THE home of Dorset’s best-loved poet will play host to the launch of a special writing competition.

Max Gate, the home that Thomas Hardy had built for himself in Dorchester, will host the launch of the National Trust Writing Places project on June 2, with a talk and a reading from award-winning poet Sir Andrew Motion, who will include a Hardy poem amongst his own work.

Sir Andrew was Poet Laureate of the United Kingdom from 1999 to 2009.

Writing Places is a partnership project between The National Trust, Literature Works and The Poetry Archive which aims to broaden audiences for literature events, to encourage public engagement with creative reading and writing as well as to bring these inspirational places to a wider audience.

Talks and events will take place led by professional writers-in-residence.

The project will initially focus on four former writers’ homes cared for by the National Trust in the South West: Max Gate, Coleridge Cottage, Greenway and A la Ronde, homes of Thomas Hardy, Samuel Taylor Coleridge, Agatha Christie and journal writers and cousins, Jane and Mary Parminter, respectively.

"Writing Places" hopes to help audiences engage with the places where some of our greatest writers of our literary canon became inspired to imagine and write the works that have become their legacy.

Martin Stephen, visitor services manager at Max Gate said that he was looking forward to this partnership project which would help more people to recognise the significance of the houses and their literary former owners: “Thomas Hardy’s homes meant a great deal to him.

"He designed Max Gate himself, he was a trained architect, and the cottage in which he was born and grew up in had a great influence on his writing.

"The ‘Writing Places’ project will help us to explain, celebrate and share this with a broad range of people.

"We are particularly looking forward to having a writer in residence at Max Gate and it is wonderful that such high-profile writers such as Sir Andrew Motion will be involved. in helping us with the project. It’s all very exciting”

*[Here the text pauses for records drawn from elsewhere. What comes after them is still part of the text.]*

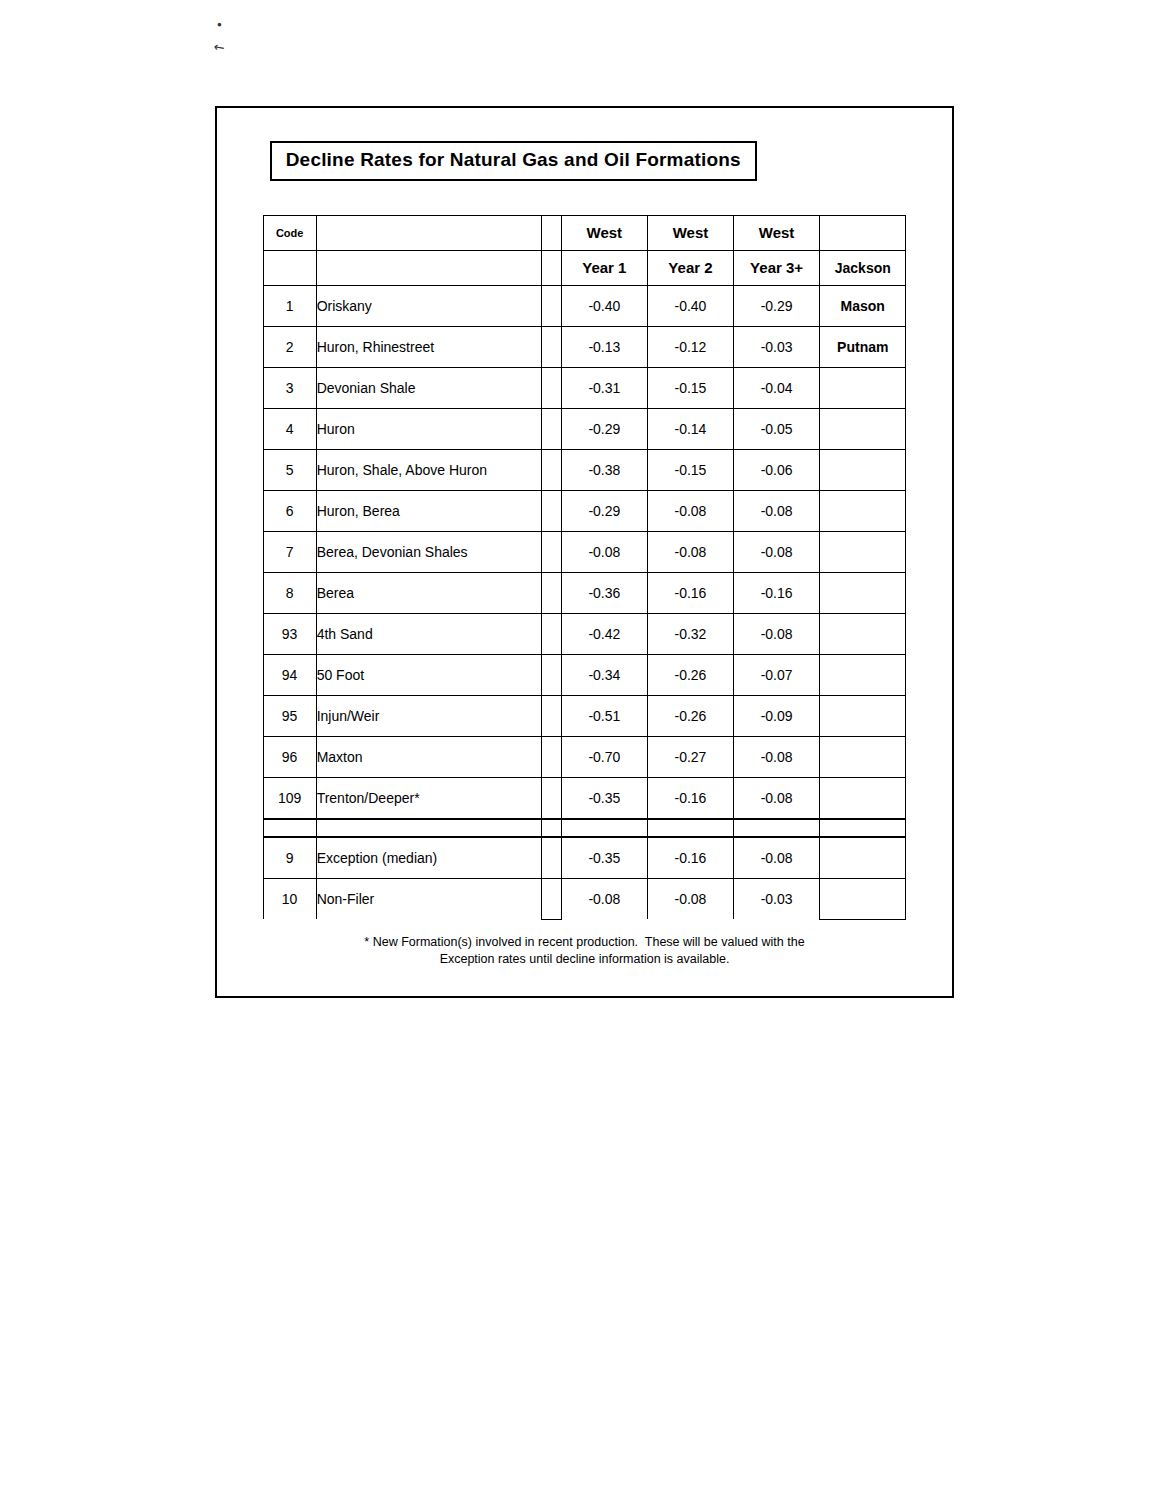•
↖
Decline Rates for Natural Gas and Oil Formations
| Code | | | West | West | West | |
| --- | --- | --- | --- | --- | --- | --- |
| | | | Year 1 | Year 2 | Year 3+ | Jackson |
| 1 | Oriskany | | -0.40 | -0.40 | -0.29 | Mason |
| 2 | Huron, Rhinestreet | | -0.13 | -0.12 | -0.03 | Putnam |
| 3 | Devonian Shale | | -0.31 | -0.15 | -0.04 | |
| 4 | Huron | | -0.29 | -0.14 | -0.05 | |
| 5 | Huron, Shale, Above Huron | | -0.38 | -0.15 | -0.06 | |
| 6 | Huron, Berea | | -0.29 | -0.08 | -0.08 | |
| 7 | Berea, Devonian Shales | | -0.08 | -0.08 | -0.08 | |
| 8 | Berea | | -0.36 | -0.16 | -0.16 | |
| 93 | 4th Sand | | -0.42 | -0.32 | -0.08 | |
| 94 | 50 Foot | | -0.34 | -0.26 | -0.07 | |
| 95 | Injun/Weir | | -0.51 | -0.26 | -0.09 | |
| 96 | Maxton | | -0.70 | -0.27 | -0.08 | |
| 109 | Trenton/Deeper* | | -0.35 | -0.16 | -0.08 | |
| 9 | Exception (median) | | -0.35 | -0.16 | -0.08 | |
| 10 | Non-Filer | | -0.08 | -0.08 | -0.03 | |
* New Formation(s) involved in recent production. These will be valued with the
Exception rates until decline information is available.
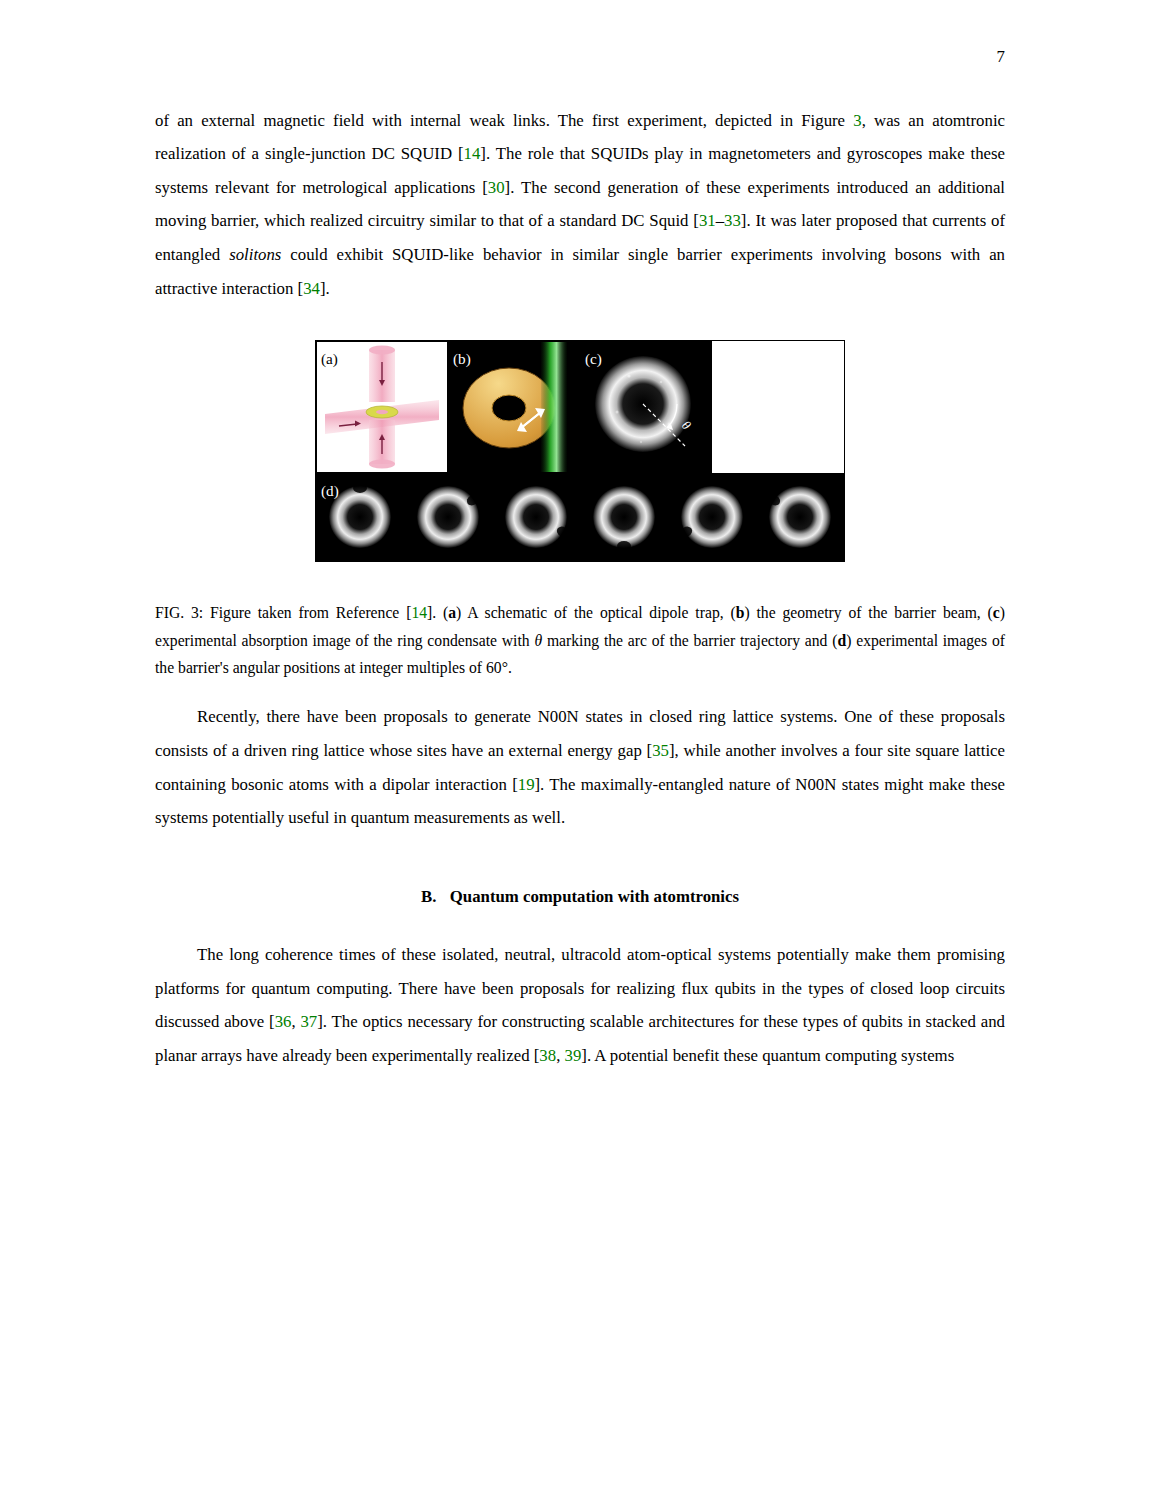7
of an external magnetic field with internal weak links. The first experiment, depicted in Figure 3, was an atomtronic realization of a single-junction DC SQUID [14]. The role that SQUIDs play in magnetometers and gyroscopes make these systems relevant for metrological applications [30]. The second generation of these experiments introduced an additional moving barrier, which realized circuitry similar to that of a standard DC Squid [31–33]. It was later proposed that currents of entangled solitons could exhibit SQUID-like behavior in similar single barrier experiments involving bosons with an attractive interaction [34].
(a)
(b)
(c) θ
(d)
FIG. 3: Figure taken from Reference [14]. (a) A schematic of the optical dipole trap, (b) the geometry of the barrier beam, (c) experimental absorption image of the ring condensate with θ marking the arc of the barrier trajectory and (d) experimental images of the barrier's angular positions at integer multiples of 60°.
Recently, there have been proposals to generate N00N states in closed ring lattice systems. One of these proposals consists of a driven ring lattice whose sites have an external energy gap [35], while another involves a four site square lattice containing bosonic atoms with a dipolar interaction [19]. The maximally-entangled nature of N00N states might make these systems potentially useful in quantum measurements as well.
B. Quantum computation with atomtronics
The long coherence times of these isolated, neutral, ultracold atom-optical systems potentially make them promising platforms for quantum computing. There have been proposals for realizing flux qubits in the types of closed loop circuits discussed above [36, 37]. The optics necessary for constructing scalable architectures for these types of qubits in stacked and planar arrays have already been experimentally realized [38, 39]. A potential benefit these quantum computing systems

Sir Andrew Motion said: “As a long-time member of the National Trust, I’ve always thought that the libraries in many of its properties, and the associations that many of these properties have with important writers, have been significantly under-explored.

“Now, thanks to this new partnership between the Poetry Archive, Literature Works and the National Trust, these places are being animated, and these connections are being strengthened."